Rogue Trader Genestealer Cults. Credit: Games Workshop
It took Games Workshop a while to get Genestealer Cults right - as an insurgent force, they're lore-wise not particularly suited to the Warhammer 40,000 universe, where it doesn't make a ton of sense to have a handful untrained workers with rock saws facing down Space Marines. But with the release of 8th edition and its Keywords system and the addition of the Brood Brothers rules, players are now able to make forces that combine Genestealer cults, Tyranid Hive Fleets, and corrupted Imperial Guard to represent Cult forces at the height of their powers, while also giving Genestealer Cults players a wide variety of options without having to create units for the army that don't make sense. Unlike most Tyranids, Genestealers possess a high level of intelligence and are able to think and act for themselves. The largest and most advanced of these are Genestealer Patriarchs, powerful psychic entities with a connection to the Hive Mind that allows them to maintain control over its brood. As they increase in power and age, they become powerful psychic beacons for the Hive Mind, drawing them to the most vulnerable worlds. A Genestealer Patriarch will usually be assisted by a Cult Magus, a powerful psychic Genestealer 4th-generation Hybrid capable of infiltrating society proper and representing the cult as a public spokesperson, something a big gross alien monster can't really do.
The old school Patriarch. Credit: BuffaloChicken
Genestealers infect a host using the "Genestealer's Kiss," where they use ovipositors to implant a "seed" into the host body, mixing the host's DNA with that of the Tyranid genome, altering the host on both a physical and mental level. They become subservient to the Genestealer's brood and become driven to procreate, giving birth to hybrid monstrosities that are further driven to procreate. These offspring are also subservient to the brood and its Patriarch, and will dedicate themselves to spreading the brood's practices of worship. As the cycle continues, future generations will more progressively resemble the host's original species, allowing the cult to infiltrate human society at every level. They frequently do so via a mix of physical infection and psychological operations, creating propaganda and messaging designed to undermine the planet's existing infrastructure. When the Tyranid Hive Fleets arrive, the planet suddenly finds itself unprepared and unable to fight back as its own forces turn on it and submit themselves in worship to the arrival of the "sky gods," who inevitably consume them all while the Genestealer Patriarch escapes to repeat the cycle once more.
Where to Read More
Genestealer Cults are some particularly interesting antagonists in the 40k fiction. They haven't really had a chance to shine as protagonists in their own right, but show up in various roles in other books as threats of varying levels.

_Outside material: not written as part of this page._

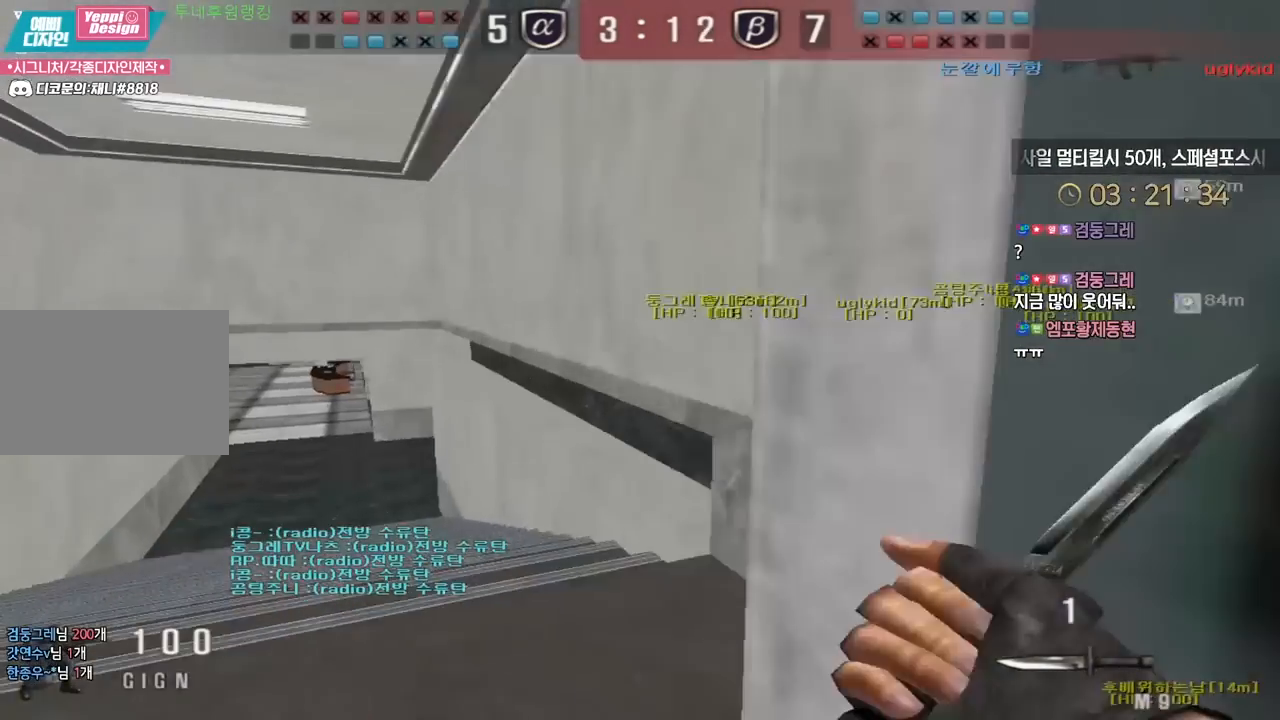
{"keys": ["a", "w"], "events": [[67, "ctrl", "up"], [100, "a", "down"], [100, "w", "down"], [383, "a", "up"], [383, "ctrl", "down"], [383, "w", "up"], [483, "ctrl", "up"], [500, "a", "down"], [500, "w", "down"]]}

I haven't read these, but if you're interested in reading more, I've generally heard good things about the following books:
- Cult of the Warmason by CL Werner is primarily about the Sisters of Battle going up against a Genestealer Cults infestation on the shrine world of Lubentina.
- Cult of the Spiral Dawn by Peter Fehervari that looks at just how sinister and insidious the Genestealer Cults can be, following the story of some pilgrims who quickly discover some secrets that were better left hidden as they return to their Imperial Sect's world of origin.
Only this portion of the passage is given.